Our guess? These are all from the same Chinese white label company and all three companies just bought them up and re-branded them because this is a popular category online. The main difference seems to be the companies selling them, and both the Nenos and the Snug Plays have issues there, with spotty user reviews that make us question if these are a wise investment beyond the fact that they're too loud.
Snug Play+ Kids HeadphonesAvoid
As we talked about in the blurbs above, these are identical to the Nenos Children's Best and the LilGadgets Connect+ Premium headphones. They're all the same pair of headphones outside of a few minor adjustments to the branding. As with those two, these are louder than the experts recommend.
If you like what these have to offer, we'd recommend the LilGadgets model first; they seem to be the most responsive on Amazon and have the longest track record.

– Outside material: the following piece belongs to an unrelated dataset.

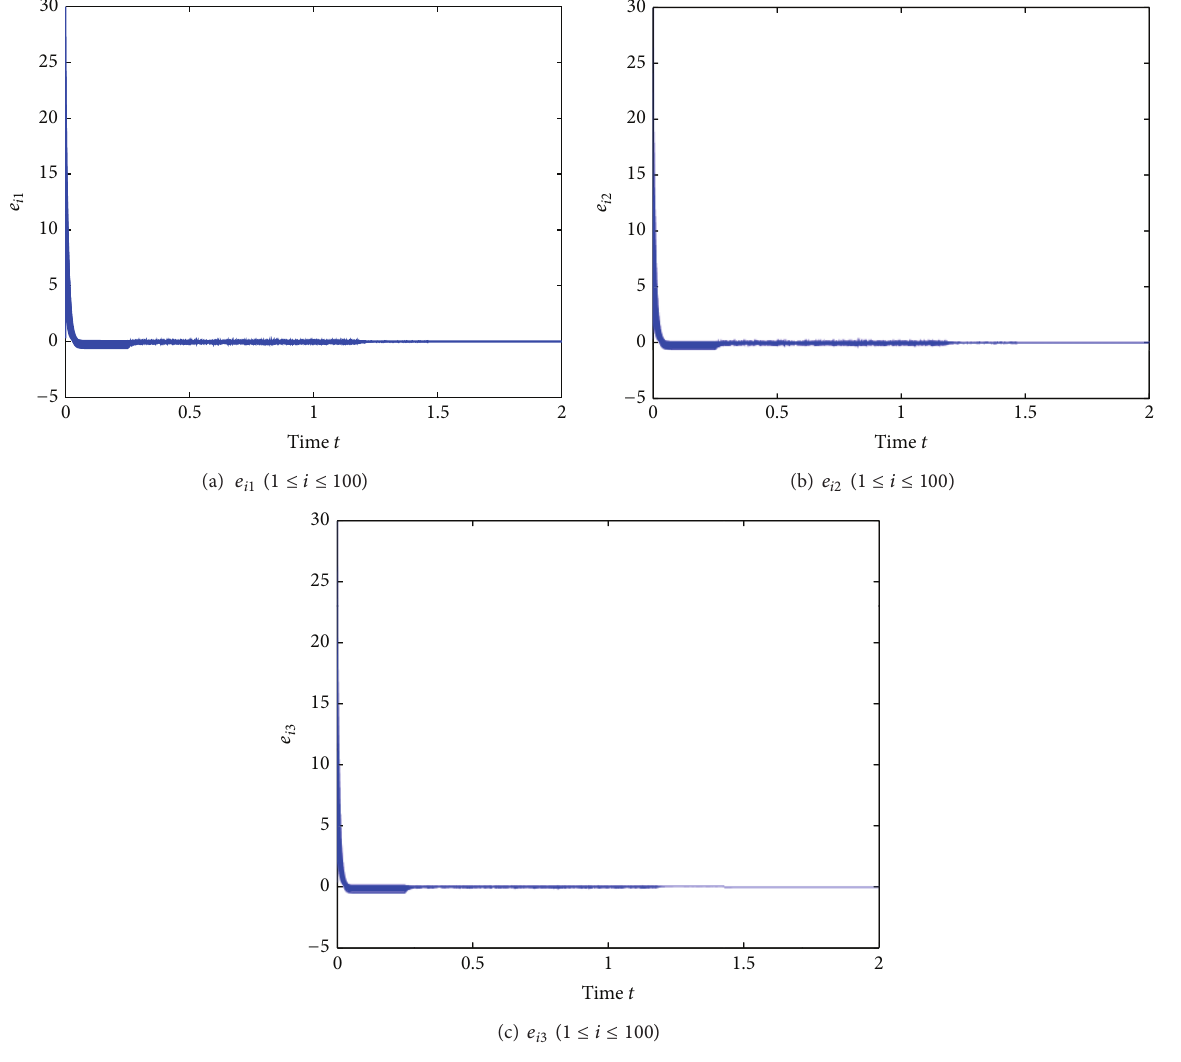
Figure 3: Synchronization errors 𝑒 𝑖𝑗 of the controlled network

The Snug Play+ should be avoided, though; the seller on Amazon apparently has a habit of making unsolicited phone calls to buyers asking for user reviews. Avoid, avoid, avoid.
Where To Buy$14.99 Amazon Buy
AmazonBasics Volume Limited On-Ear Headphones for KidsAvoid
While we love Amazon's house brand AmazonBasics for many things, these are not the best choice if you want headphones for your kids. They're flimsy, they have mediocre sound quality, and they don't limit volume nearly enough in our tests—even with something as simple as an iPhone.
In our tests they produced between 95 and 100dB(a), which is well above the recommended levels. They weren't as loud as even stock Apple or Samsung earbuds, but they could easily be unsafe if used improperly for long stretches of time.
Editor's Note: The original version of this article featured the JLab JBuddies (Non-Folding), which we purchased from a marketplace seller on Amazon for testing. It appears the unit we tested may have been defective or counterfeit, so we are removing it from the roundup. We are working with JLab to test their current volume-limiting headphones and will update once those tests are complete.